Preparation, transduction and sequencing of human epidermal sheets
Leftover skin tissue from clinical procedures was cut using a 6-mm biopsy punch (Kai Medical). Samples were incubated in 5 U ml−1 Dispase (Gibco, sterile filtered) for 2 h at 37 °C and washed once in PBS. Epidermal sheets were separated by gently pulling apart dermis and epidermis using sterile metal tissue tweezers. Epidermal sheets were kept in ex vivo culture media (DMEM GlutaMAX, 10% FCS, 1% penicillin–streptomycin, 25 µg ml−1 gentamycin, 1% amphotericin B) and infected with a concentrated CROPseq-iT7 lentiviral library (see above) in the presence of 10 µg ml−1 polybrene for 20 h at 37 °C. Epidermal sheets were washed twice in PBS and fixed in 4% PFA for 45 min at room temperature. Subsequently, sheets were washed three times in PBS, de-crosslinked in 0.5 M NaCl for 2 h at 65 °C and permeabilized in 70% ethanol for 30 min at room temperature. NIS-Seq was performed as described above with sheets floating in-solution in a 96-well plate (ibidi); imaging was performed by removing the liquid and centering the tissue in the well. Nuclei were stained after each cycle with 2 μM Hoechst 33342. F-actin was stained using 0.2 µM phalloidin-AF670.

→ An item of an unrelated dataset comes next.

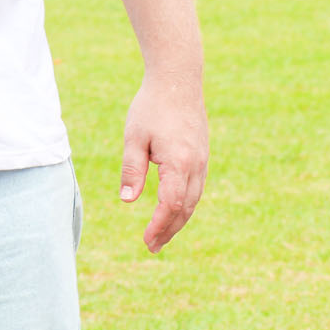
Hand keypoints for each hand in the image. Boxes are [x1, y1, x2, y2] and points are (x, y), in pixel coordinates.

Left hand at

Zero-knowledge image analysis of screening image data
To identify perturbations that lead to visual cellular changes, we performed zero-knowledge image analysis using deep learning. We used the established computer vision model SwinV2-T25, which was pre-trained on the ImageNet-1K dataset, modified it to embed monochromatic p65–mNeonGreen channel images of perturbed cells and removed the classification head. For each cell, we extracted the penultimate layer activations of the model, resulting in 768-dimensional vector embeddings. Using the k-means algorithm, the cells were divided into 200 clusters. Agglomerative clustering was applied to the centroids of those clusters to obtain 12 clusters. For illustration and visual inspection purposes, the 768-dimensional space of embeddings was projected to an auxiliary two-dimensional space using the UMAP algorithm.
Ethics statement
Buffy coats from healthy donors were obtained according to protocols accepted by the institutional review board at the University Hospital Bonn (local ethics vote Lfd. Nr. 075/14). Human skin biopsies were obtained from leftover skin of individuals undergoing plastic surgery at the University Hospital Bonn with informed consent of patients and according to protocols accepted by the institutional review board at the University Hospital Bonn (local ethics votes Lfd. Nr. 037/06, including amendments 2 and 3).
Reporting summary
Further information on research design is available in the Nature Portfolio Reporting Summary linked to this article.